> _WHAT TO DO_:
(1) Which companies does the earnings announcement name?
(2) Show every line of the records that contains the string "first", treating uppercase and lowercase as different.

> _DOCUMENT SECTION_:

══════════════════════════════

WASHINGTON -- Allied Capital Corporation (NYSE: ALD) today announced first quarter 2008 financial results.

Highlights for Q1 2008

* Net investment income was $0.43 per share, or $69.5 million

* Net realized gains were $0.02 per share, or $3.1 million

* The total of net investment income and net realized gains was $0.45 per share, or $72.7 million

* Net unrealized depreciation was $0.70 per share, or $113.4 million

* Net loss was $0.25 per share, or $40.7 million

* First quarter 2008 dividend of $0.65 per share was paid; second quarter dividend of $0.65 per share was declared

* Net asset value per share was $16.99

* Shareholders' equity was $2.8 billion

* New investments totaled $275.1 million for the quarter

For the quarter ended March 31, 2008, net investment income was $69.5 million or $0.43 per share compared to net investment income of $39.5 million or $0.26 per share for the quarter ended March 31, 2007. Net investment income for the quarter ended March 31, 2008, included dividend income of $16.9 million, which included dividends received in conjunction with the sale of assets to AGILE Fund I, LLC (AGILE) totaling $5.4 million and the recapitalization of Norwesco, LLC of $7.1 million. Dividend income for the quarter ended March 31, 2007, was $1.3 million. Net investment income was reduced by excise tax expense of $2.3 million or $0.01 per share for 2008 and $3.6 million or $0.02 per share for 2007 and employee stock option expense of $4.2 million or $0.03 per share for 2008 and $3.7 million or $0.02 per share for 2007. For the quarter ended March 31, 2008, the company had net realized gains of $3.1 million, including a net realized gain of $8.8 million from the sale of a pro-rata strip of equity securities to AGILE. For the quarter ended March 31, 2007, the company had net realized gains of $27.7 million, including a $20.0 million gain from the sale of its investment in Palm Coast Data, LLC.

══════════════════════════════

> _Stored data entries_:

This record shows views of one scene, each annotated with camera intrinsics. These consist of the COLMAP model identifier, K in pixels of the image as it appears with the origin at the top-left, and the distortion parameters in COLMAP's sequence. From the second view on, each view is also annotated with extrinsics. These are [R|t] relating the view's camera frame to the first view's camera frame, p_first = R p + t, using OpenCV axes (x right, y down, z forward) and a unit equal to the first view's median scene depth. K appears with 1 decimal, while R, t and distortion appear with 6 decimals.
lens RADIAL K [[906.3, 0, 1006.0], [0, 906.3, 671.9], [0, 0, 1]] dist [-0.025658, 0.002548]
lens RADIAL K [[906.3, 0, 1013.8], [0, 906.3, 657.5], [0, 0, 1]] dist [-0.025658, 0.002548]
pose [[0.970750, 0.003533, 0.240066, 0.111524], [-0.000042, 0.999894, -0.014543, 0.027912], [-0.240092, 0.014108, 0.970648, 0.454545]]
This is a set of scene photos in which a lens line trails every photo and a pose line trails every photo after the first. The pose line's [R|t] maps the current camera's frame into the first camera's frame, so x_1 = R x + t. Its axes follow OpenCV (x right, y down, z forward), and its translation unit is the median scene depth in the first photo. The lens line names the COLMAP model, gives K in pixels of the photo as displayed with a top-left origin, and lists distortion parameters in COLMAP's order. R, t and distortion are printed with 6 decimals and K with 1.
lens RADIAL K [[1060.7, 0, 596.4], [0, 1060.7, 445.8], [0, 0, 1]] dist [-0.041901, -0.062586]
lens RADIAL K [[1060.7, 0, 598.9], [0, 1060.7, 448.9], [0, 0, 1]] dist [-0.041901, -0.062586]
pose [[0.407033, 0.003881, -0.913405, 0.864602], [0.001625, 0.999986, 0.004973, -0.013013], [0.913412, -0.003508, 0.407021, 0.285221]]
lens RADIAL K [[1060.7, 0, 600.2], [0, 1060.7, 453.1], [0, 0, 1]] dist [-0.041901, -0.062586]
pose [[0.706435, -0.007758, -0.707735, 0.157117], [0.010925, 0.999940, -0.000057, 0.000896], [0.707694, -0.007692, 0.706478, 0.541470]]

══════════════════════════════

> _ANSWERS FOR THIS EXERCISE_:
(1) Allied Capital Corporation; AGILE Fund I, LLC; Norwesco, LLC; Palm Coast Data, LLC

(2)
This record shows views of one scene, each annotated with camera intrinsics. These consist of the COLMAP model identifier, K in pixels of the image as it appears with the origin at the top-left, and the distortion parameters in COLMAP's sequence. From the second view on, each view is also annotated with extrinsics. These are [R|t] relating the view's camera frame to the first view's camera frame, p_first = R p + t, using OpenCV axes (x right, y down, z forward) and a unit equal to the first view's median scene depth. K appears with 1 decimal, while R, t and distortion appear with 6 decimals.
This is a set of scene photos in which a lens line trails every photo and a pose line trails every photo after the first. The pose line's [R|t] maps the current camera's frame into the first camera's frame, so x_1 = R x + t. Its axes follow OpenCV (x right, y down, z forward), and its translation unit is the median scene depth in the first photo. The lens line names the COLMAP model, gives K in pixels of the photo as displayed with a top-left origin, and lists distortion parameters in COLMAP's order. R, t and distortion are printed with 6 decimals and K with 1.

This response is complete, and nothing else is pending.